European Youth Olympic Festival to kick off in Sarajevo this weekend

Ilustracija

The European Youth Olympic Festival (EYOF) is scheduled to kick off in Sarajevo on Sunday, exactly 35 years after the 1984 Winter Olympic Games were held in Bosnia's capital. Billed as the largest sports event since the 1984 Olympics to be held in the region, EYOF will bring together more than 1,500 European athletes from 14 to 18 years of age.

The organisers hope that the event would restore some of the Olympic spirit of togetherness to the city which had once employed thousand of young volunteers from across the now divided city to help organise the only Olympics Yugoslavia ever hosted.

EYOF will open at the city’s Kosevo stadium, officially named after the famous Bosnian footballer Asim Ferhatovic, and which is the same place where Croatian figure skater Sanda Dubravcic had lit the Olympic flame in February 1984.

The festival will last until February 16 with winter sports athletes competing in Alpine and Nordic skiing events, snowboarding, figure and speed skating, and ice hockey.

This will also be the first time since the end of the 1992-95 Bosnian War that the country’s two autonomous entities would organise a large event together.

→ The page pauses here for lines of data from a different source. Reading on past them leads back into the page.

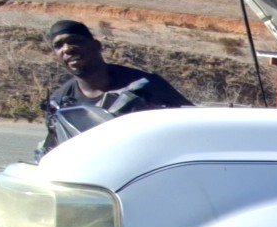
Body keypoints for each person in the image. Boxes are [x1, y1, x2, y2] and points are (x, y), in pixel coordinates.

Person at [38, 19, 192, 158]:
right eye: (58, 46)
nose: (67, 49)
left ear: (97, 46)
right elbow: (53, 151)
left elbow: (192, 125)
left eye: (75, 41)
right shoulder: (60, 102)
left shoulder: (144, 86)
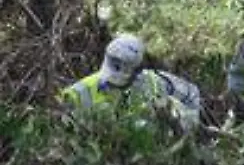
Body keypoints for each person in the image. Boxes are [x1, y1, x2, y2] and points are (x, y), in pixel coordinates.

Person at [63, 33, 204, 133]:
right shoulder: (78, 93)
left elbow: (191, 94)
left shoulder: (155, 83)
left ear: (137, 71)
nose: (114, 85)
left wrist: (183, 123)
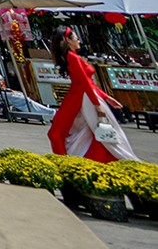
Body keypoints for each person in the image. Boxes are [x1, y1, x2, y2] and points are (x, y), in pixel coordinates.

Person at [48, 26, 140, 162]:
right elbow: (85, 82)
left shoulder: (73, 57)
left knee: (91, 131)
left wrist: (106, 98)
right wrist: (98, 104)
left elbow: (88, 83)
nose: (79, 40)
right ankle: (67, 162)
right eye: (76, 37)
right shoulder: (72, 57)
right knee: (64, 133)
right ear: (67, 40)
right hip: (82, 98)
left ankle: (69, 161)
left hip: (84, 97)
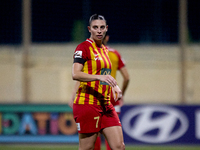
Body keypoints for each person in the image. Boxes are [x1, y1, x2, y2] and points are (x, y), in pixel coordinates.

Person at [70, 14, 125, 150]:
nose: (99, 30)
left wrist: (115, 86)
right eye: (95, 27)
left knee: (119, 146)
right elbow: (75, 74)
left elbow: (105, 75)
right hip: (87, 103)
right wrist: (98, 77)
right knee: (87, 148)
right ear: (89, 29)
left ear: (106, 29)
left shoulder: (105, 50)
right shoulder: (83, 47)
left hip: (105, 104)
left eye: (102, 27)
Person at [94, 34, 130, 150]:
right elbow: (127, 77)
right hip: (112, 97)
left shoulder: (91, 53)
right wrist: (121, 94)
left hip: (95, 96)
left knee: (94, 133)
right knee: (113, 132)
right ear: (107, 38)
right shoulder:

The hosts of the event are today’s Sarajevo and East Sarajevo, two successors to what was once a single city, which has been divided into two separate administration areas by the 1995 Dayton agreement which ended the war.

Located in a valley surrounded by mountains, the sports facilities on the nearby Bjelasnica and Igman mountains are run by Sarajevo, whereas mount Jahorina is controlled by East Sarajevo.

Sarajevo deputy mayor, Ivica Saric, told Croatian state agency Hina that the event will be a unique experience.

“The beauty and importance of EYOF is also a test for the Olympic city of Sarajevo and the still living memory of the 1984 Olympics, which at the time, were the best organised Winter Olympics until then, as the then International Olympic Committee head, Juan Antonio Samaranch, said,” said Saric.

“The main message to young people is to remember the Winter Olympics of 1984, understand those messages of peace, and that we should never let the evil that happened happen again,” Saric told Hina.